## Excerpt provided
Studio album by Hubert Laws
- Released: 1964
- Recorded: April 2 & 22, 1964
- Genre: Jazz
- Length: 33:29
- Label: Atlantic
- Producer: Joel Dorn

Hubert Laws chronology
|  | The Laws of Jazz (1964) | Flute By-Laws (1966) |

= The Laws of Jazz =

The Laws of Jazz is the debut album by jazz flautist Hubert Laws released on the Atlantic label in 1964.

==Reception==
The Allmusic review by Scott Yanow awarded the album 4 stars stating "Laws is in fine form during what is essentially a straight-ahead jazz set. Some of the music is a little funky, but throughout, Laws (who plays piccolo on two of the seven numbers) is in excellent form".

## Dataset section
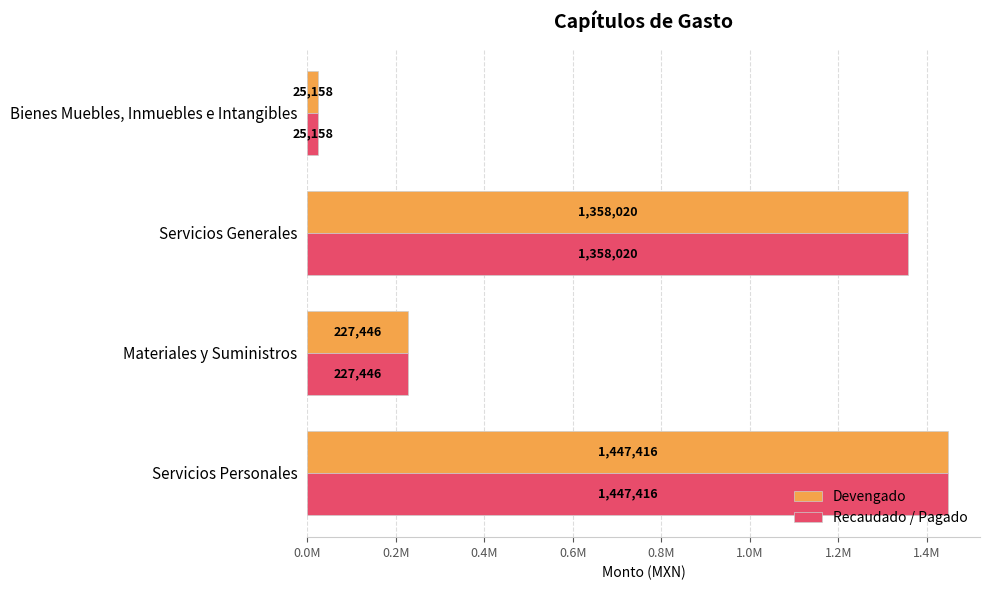

What are all the series names shown in the legend?

Devengado, Recaudado / Pagado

## What you will do
a - List each detail in the bulleted list at the top of the article on The Laws of Jazz, along with its value.
b - Resume the article on The Laws of Jazz, picking up after its final sentence.

## Outputs for the tasks
a -
- Released: 1964
- Recorded: April 2 & 22, 1964
- Genre: Jazz
- Length: 33:29
- Label: Atlantic
- Producer: Joel Dorn

b -
Professional ratings
Review scores
| Source | Rating |
| Allmusic |  |
| The Penguin Guide to Jazz Recordings |  |

==Track listing==
All compositions by Hubert Laws except as indicated
1. "Miss Thing" (Bobby Thomas) - 3:47
2. "All Soul" (Curtis Lewis) - 3:39
3. "Black Eyed Peas and Rice" - 3:25
4. "Bessie's Blues" - 6:12
5. "And Don't You Forget It" (Thomas) - 2:59
6. "Bimbe Blue" - 7:51
7. "Capers" (Tommy McIntosh) - 5:36
- Recorded in New York City on April 2, 1964 (tracks 1, 3 & 6) and April 22, 1964 (tracks 2, 4, 5 & 7)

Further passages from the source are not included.